The previous Labor Government bullied the Council and refused this request, stating it would not accept any height limit under 9 metres.

Mr Guy said he had heard the Council and the community’s concerns on the height issue, and wants the Knox City Council to be able to consider 7.5 metre discretionary height limits.

“I have listened to the community and recognise there needs to be some guidance on what is considered reasonable residential development in residential areas that adjoin activity centres. Planning should never be a ‘one size fits all’ approach,” Mr Guy said.

“It is important we support appropriate development in key defined areas while still providing protection for neighbouring residential amenity.

“I have written to Knox City Council advising I want the Council to provide me with its recommendation, not one dictated to it by the previous Labor Planning Minister. If the Council feels 7.5 metre discretionary height limits in this area can be justified, they can make that determination.”

Member for Ferntree Gully Nick Wakeling and Member for Bayswater Heidi Victoria said they supported Mr Guy’s decision to give the Council its say on height limits, and that community concerns could be heard through the council process.

COMMENTS: We’ve said it before and will say it again.
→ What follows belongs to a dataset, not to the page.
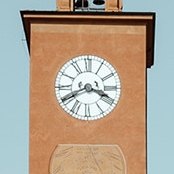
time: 3:40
Without structure plans, without interim or permanent height limits, 14 storey developments in Activity Centres are here to stay. Without properly researched and implemented transition zones Minimal Change Areas will be looking up at 5 and 6 storey developments. Without a total revamp of the Planning Scheme – in genuine consultation with residents – this Council remains a sitting duck! Residents should ask council:

  • Have you applied to the Minister for height limits? If not, why not?
  • What are your reasons (fully explained) for rejecting structure plans – (and forget cost if you’re prepared to spend a million in the coming year on car parks!)
  • Why has the housing policy not been updated for over a decade?